In this clinic in Vienna a young, unknown neurologist named Constantin von Economo first took notice of these peculiar patients who seemed to have no connection to one another and found the link common to all. There was no known neurological disease that caused indefinite sleep. And, likewise, with no other disease would the patient suddenly and inexplicably awaken.

“We are dealing with a sleeping sickness,” he said, bewildered.

 

 

 

D
r. von Economo waited in the halls of the Vienna psychiatry clinic. They were white and stone. Clean. They reflected lamplight and smelled of antiseptic. Snow fell outside the windows. Indoors, however, the clinic was teeming with physicians and patients. Long metal tables were stacked with paperwork, charts, and graphs. It was orderly and efficient.
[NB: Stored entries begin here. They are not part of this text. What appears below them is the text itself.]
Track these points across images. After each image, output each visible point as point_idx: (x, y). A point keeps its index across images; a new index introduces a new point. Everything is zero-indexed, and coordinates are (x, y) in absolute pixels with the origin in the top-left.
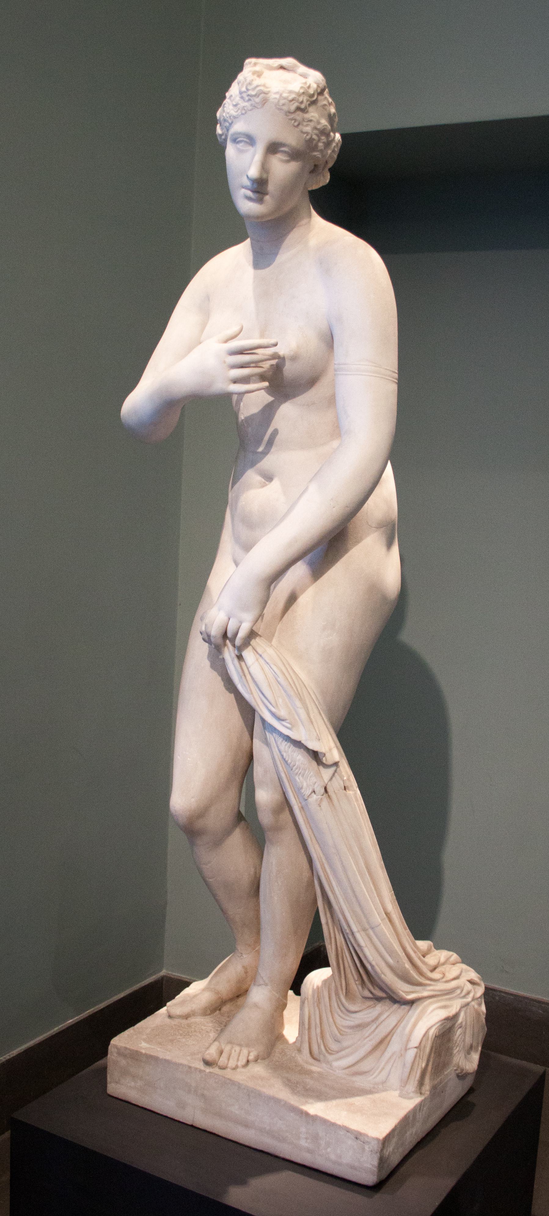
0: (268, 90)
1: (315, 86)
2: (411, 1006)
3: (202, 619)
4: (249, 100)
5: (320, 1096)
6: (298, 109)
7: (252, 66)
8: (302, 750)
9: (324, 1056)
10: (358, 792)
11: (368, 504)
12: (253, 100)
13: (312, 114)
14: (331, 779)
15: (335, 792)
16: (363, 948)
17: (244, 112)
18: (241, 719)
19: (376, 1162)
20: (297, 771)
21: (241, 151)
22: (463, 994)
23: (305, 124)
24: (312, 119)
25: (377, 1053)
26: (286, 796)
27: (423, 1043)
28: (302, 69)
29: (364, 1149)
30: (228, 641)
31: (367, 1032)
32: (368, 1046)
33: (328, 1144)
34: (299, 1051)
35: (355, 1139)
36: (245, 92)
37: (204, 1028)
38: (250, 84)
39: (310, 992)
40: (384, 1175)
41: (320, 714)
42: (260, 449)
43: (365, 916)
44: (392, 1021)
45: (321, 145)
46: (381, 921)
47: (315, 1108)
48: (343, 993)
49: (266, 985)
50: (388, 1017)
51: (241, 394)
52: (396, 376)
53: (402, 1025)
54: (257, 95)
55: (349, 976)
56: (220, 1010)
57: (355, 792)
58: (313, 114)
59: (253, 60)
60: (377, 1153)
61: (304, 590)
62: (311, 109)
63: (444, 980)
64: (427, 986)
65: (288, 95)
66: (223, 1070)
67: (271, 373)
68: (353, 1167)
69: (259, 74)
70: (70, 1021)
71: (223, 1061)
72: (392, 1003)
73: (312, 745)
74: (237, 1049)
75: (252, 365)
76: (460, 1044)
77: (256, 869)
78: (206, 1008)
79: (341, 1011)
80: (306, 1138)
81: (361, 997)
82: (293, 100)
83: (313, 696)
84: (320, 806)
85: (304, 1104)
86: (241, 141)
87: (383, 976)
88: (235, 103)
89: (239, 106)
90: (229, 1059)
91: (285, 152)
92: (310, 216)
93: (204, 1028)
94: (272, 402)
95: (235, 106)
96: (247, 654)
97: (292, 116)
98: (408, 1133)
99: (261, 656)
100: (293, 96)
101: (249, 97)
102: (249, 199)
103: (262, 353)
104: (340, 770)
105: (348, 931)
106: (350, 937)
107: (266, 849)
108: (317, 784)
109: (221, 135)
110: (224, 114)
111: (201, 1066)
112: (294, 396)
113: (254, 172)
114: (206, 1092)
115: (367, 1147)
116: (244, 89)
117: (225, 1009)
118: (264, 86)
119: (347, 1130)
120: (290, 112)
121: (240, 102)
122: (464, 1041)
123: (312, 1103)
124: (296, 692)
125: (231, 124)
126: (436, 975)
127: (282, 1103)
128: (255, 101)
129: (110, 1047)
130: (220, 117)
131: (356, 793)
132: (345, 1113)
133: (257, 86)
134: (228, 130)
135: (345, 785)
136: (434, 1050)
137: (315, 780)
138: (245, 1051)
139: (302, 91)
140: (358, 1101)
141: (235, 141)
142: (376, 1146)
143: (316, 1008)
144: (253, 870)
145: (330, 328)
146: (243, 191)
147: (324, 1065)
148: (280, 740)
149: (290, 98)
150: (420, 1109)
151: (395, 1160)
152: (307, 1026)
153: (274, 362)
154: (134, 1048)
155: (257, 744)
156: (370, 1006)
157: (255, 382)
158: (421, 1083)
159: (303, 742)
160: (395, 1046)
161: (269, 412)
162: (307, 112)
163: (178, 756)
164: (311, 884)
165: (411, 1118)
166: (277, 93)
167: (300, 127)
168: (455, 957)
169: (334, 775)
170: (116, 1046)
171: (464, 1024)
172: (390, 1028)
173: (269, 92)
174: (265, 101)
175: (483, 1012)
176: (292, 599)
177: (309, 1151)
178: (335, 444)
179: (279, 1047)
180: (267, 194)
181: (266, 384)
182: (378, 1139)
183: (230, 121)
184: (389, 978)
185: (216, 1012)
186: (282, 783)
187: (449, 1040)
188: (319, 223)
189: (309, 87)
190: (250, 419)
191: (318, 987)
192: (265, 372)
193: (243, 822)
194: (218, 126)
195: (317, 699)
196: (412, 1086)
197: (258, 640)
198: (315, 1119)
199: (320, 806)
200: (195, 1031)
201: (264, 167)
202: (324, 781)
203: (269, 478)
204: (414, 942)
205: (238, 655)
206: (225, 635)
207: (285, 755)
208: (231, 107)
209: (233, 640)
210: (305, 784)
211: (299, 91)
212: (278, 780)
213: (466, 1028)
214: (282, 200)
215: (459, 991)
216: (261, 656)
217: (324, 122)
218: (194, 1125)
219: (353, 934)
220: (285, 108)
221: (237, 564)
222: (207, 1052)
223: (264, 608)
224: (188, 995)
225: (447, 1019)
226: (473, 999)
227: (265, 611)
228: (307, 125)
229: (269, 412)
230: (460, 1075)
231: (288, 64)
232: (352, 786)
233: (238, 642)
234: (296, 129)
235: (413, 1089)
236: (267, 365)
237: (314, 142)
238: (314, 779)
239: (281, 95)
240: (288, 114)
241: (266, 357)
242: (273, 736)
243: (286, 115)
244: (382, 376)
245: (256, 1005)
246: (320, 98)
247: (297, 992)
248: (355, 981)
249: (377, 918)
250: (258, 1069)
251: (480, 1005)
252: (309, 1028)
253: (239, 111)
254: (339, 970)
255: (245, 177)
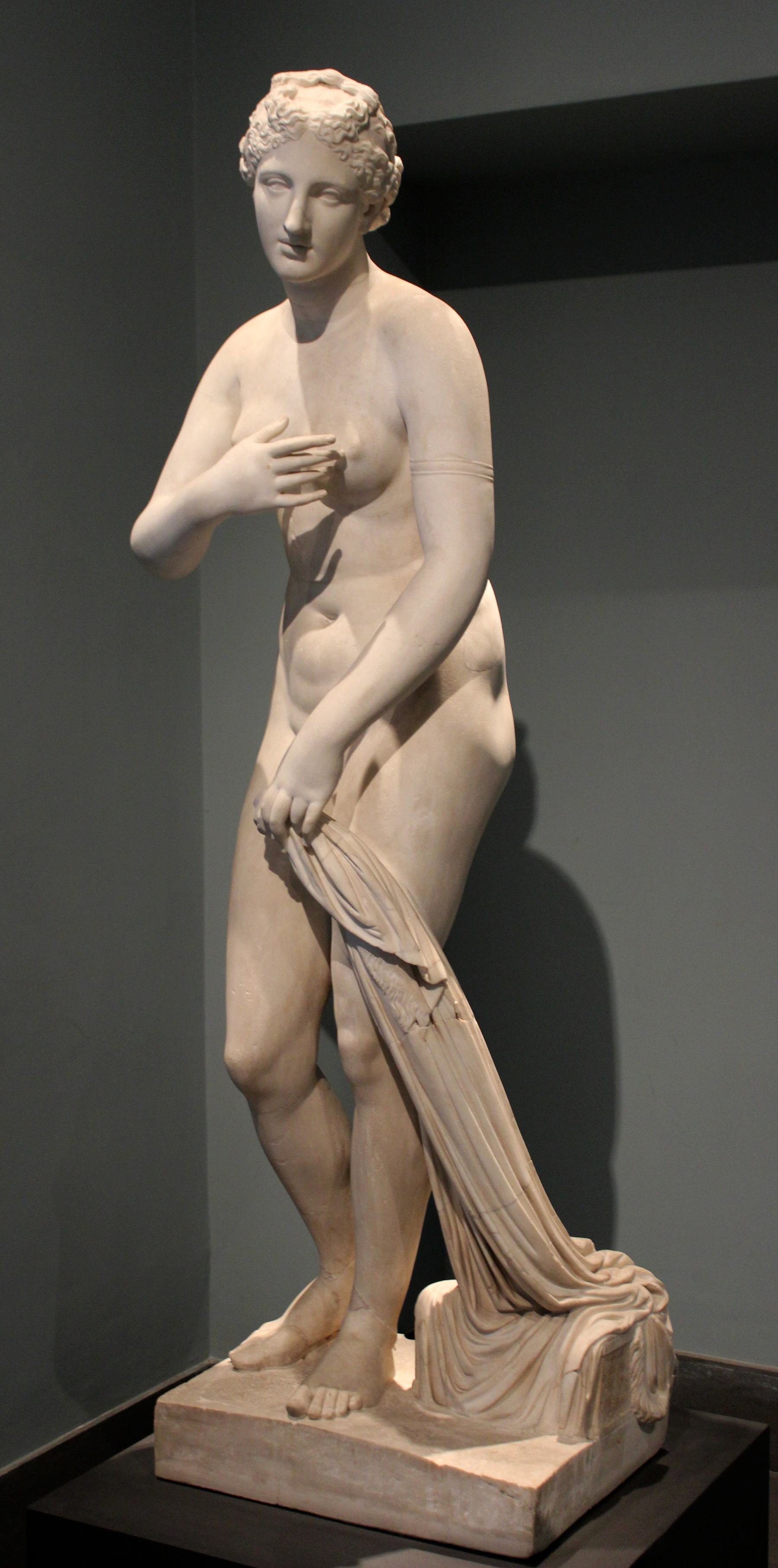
0: (305, 116)
1: (364, 105)
2: (566, 1317)
3: (256, 803)
4: (282, 130)
5: (450, 1444)
6: (346, 138)
7: (283, 85)
8: (397, 966)
9: (453, 1396)
10: (475, 1023)
11: (464, 640)
12: (287, 129)
13: (364, 142)
14: (437, 1005)
15: (443, 1021)
16: (494, 1235)
17: (275, 145)
18: (313, 936)
19: (530, 1524)
20: (392, 995)
21: (273, 195)
22: (638, 1302)
23: (355, 155)
24: (364, 148)
25: (524, 1387)
26: (380, 1031)
27: (586, 1364)
28: (349, 83)
29: (513, 1506)
30: (292, 829)
31: (510, 1355)
32: (511, 1374)
33: (465, 1507)
34: (418, 1397)
35: (501, 1494)
36: (276, 120)
37: (283, 1379)
38: (282, 109)
39: (428, 1312)
40: (544, 1545)
41: (418, 917)
42: (319, 577)
43: (496, 1192)
44: (541, 1339)
45: (376, 179)
46: (517, 1196)
47: (442, 1458)
48: (472, 1305)
49: (367, 1307)
50: (536, 1332)
51: (289, 508)
52: (491, 472)
53: (555, 1343)
54: (292, 124)
55: (480, 1284)
56: (304, 1358)
57: (471, 1023)
58: (365, 142)
59: (282, 76)
60: (530, 1509)
61: (387, 758)
62: (361, 136)
63: (610, 1282)
64: (584, 1289)
65: (332, 120)
66: (315, 1421)
67: (328, 478)
68: (499, 1534)
69: (292, 95)
70: (81, 1428)
71: (313, 1408)
72: (540, 1316)
73: (410, 958)
74: (333, 1392)
75: (302, 469)
76: (638, 1374)
77: (343, 1146)
78: (285, 1353)
79: (472, 1333)
80: (435, 1502)
81: (496, 1311)
82: (338, 127)
83: (408, 896)
84: (425, 1041)
85: (428, 1454)
86: (274, 183)
87: (524, 1273)
88: (263, 134)
89: (269, 138)
90: (322, 1406)
91: (330, 194)
92: (366, 269)
93: (283, 1379)
94: (332, 515)
95: (263, 137)
96: (319, 844)
97: (338, 148)
98: (573, 1492)
99: (336, 845)
100: (338, 122)
101: (283, 127)
102: (290, 257)
103: (316, 453)
104: (449, 992)
105: (473, 1213)
106: (477, 1221)
107: (356, 1114)
108: (419, 1011)
109: (245, 174)
110: (250, 147)
111: (285, 1418)
112: (360, 506)
113: (292, 222)
114: (293, 1454)
115: (517, 1503)
116: (274, 116)
117: (312, 1356)
118: (300, 111)
119: (489, 1482)
120: (335, 143)
121: (270, 133)
122: (644, 1369)
123: (439, 1453)
124: (385, 888)
125: (259, 161)
126: (599, 1276)
127: (399, 1455)
128: (289, 131)
129: (157, 1408)
130: (244, 150)
131: (471, 1024)
132: (485, 1462)
133: (292, 112)
134: (256, 167)
135: (457, 1012)
136: (601, 1375)
137: (416, 1006)
138: (344, 1395)
139: (349, 115)
140: (501, 1448)
141: (265, 182)
142: (528, 1500)
143: (438, 1332)
144: (338, 1146)
145: (401, 412)
146: (280, 245)
147: (453, 1410)
148: (367, 955)
149: (335, 125)
150: (587, 1460)
151: (559, 1526)
152: (426, 1360)
153: (332, 463)
154: (191, 1404)
155: (338, 968)
156: (510, 1322)
157: (308, 491)
158: (587, 1424)
159: (398, 954)
160: (547, 1373)
161: (328, 528)
162: (358, 140)
163: (233, 992)
164: (419, 1158)
165: (576, 1469)
166: (317, 120)
167: (350, 160)
168: (625, 1257)
169: (440, 999)
170: (165, 1406)
171: (642, 1344)
172: (540, 1347)
173: (307, 119)
174: (302, 131)
175: (668, 1332)
176: (373, 770)
177: (439, 1519)
178: (417, 564)
179: (389, 1394)
180: (311, 248)
181: (323, 492)
182: (530, 1490)
183: (258, 157)
184: (533, 1276)
185: (298, 1360)
186: (370, 1009)
187: (623, 1366)
188: (377, 275)
189: (358, 108)
190: (303, 539)
191: (438, 1304)
192: (321, 477)
193: (322, 1080)
194: (242, 160)
195: (412, 897)
196: (574, 1426)
197: (331, 824)
198: (445, 1471)
199: (425, 1041)
200: (272, 1383)
201: (306, 215)
202: (428, 1007)
203: (332, 615)
204: (571, 1241)
205: (306, 845)
206: (288, 822)
207: (374, 974)
208: (258, 138)
209: (298, 827)
210: (403, 1012)
211: (345, 115)
212: (369, 1019)
213: (645, 1353)
214: (330, 255)
215: (631, 1299)
216: (336, 845)
217: (379, 151)
218: (280, 1504)
219: (480, 1217)
220: (328, 138)
221: (296, 731)
222: (294, 1398)
223: (336, 783)
224: (259, 1339)
225: (616, 1333)
226: (652, 1311)
227: (338, 790)
228: (357, 158)
229: (328, 528)
230: (642, 1420)
231: (329, 78)
232: (466, 1013)
233: (306, 828)
234: (345, 164)
235: (577, 1431)
236: (322, 469)
237: (368, 178)
238: (415, 1005)
239: (322, 123)
240: (333, 146)
241: (321, 458)
242: (358, 951)
243: (330, 147)
244: (473, 474)
245: (354, 1337)
246: (373, 119)
247: (410, 1336)
248: (487, 1288)
249: (513, 1192)
250: (362, 1418)
251: (664, 1320)
252: (430, 1363)
253: (270, 144)
254: (467, 1279)
255: (282, 229)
Von Economo could not have been better positioned. In Vienna, and throughout eastern Europe, groundbreaking work on brain study was taking place during the early decades of the twentieth century. Julius Wagner-Jauregg, the neurologist for whom the Vienna clinic was named, was experimenting with fevers to treat mental illness. He would win the Nobel Prize for his experiments using malaria as a treatment for neurosyphilis. In neighboring Germany, Emil Kraepelin was studying dementia praecox, the disease that would later be called schizophrenia, and Alois Alzheimer was publishing papers on the disease that would bear his name. And Europe was becoming the birthplace of psychoanalysis, thanks to Sigmund Freud and Carl Jung. According to Freud, exposure to so many taboo, immoral, violent actions was more than the human mind could take in many instances. The scores of patients with “war neurosis” seemed to support his theory as patients became catatonic, suffered nightmares, and saw recurring images of bayonets and mutilated bodies. They could not get the scent of the yellow clouds of mustard gas out of their nose, the feel of trench barbs out of their skin, or the staccato sound of continuous gunfire out of their ears.

 

 

 

V
on Economo himself was more of a clinical physician and had returned to Vienna only a few months before. Like most other Austrians, he had enlisted in the weeks after Austria’s archduke had been assassinated by a disgruntled patriot from Sarajevo. He enlisted first for the air corps, but when he was stationed in Vienna to organize the air force, he transferred to the automobile corps to get onto the Russian front faster. While the Central Powers had declared the war would be over by Christmas, von Economo rightly viewed that as a gross underestimation. “The war is a huge wave,” he told his wife, “that will not ebb for a long, long time.” Eventually, waiting out the long winters in small villages along the Eastern Front bored von Economo. He reapplied for a position in the air force in 1916 and was at last granted one. On the days when he was not flying, von Economo volunteered to do medical assistance.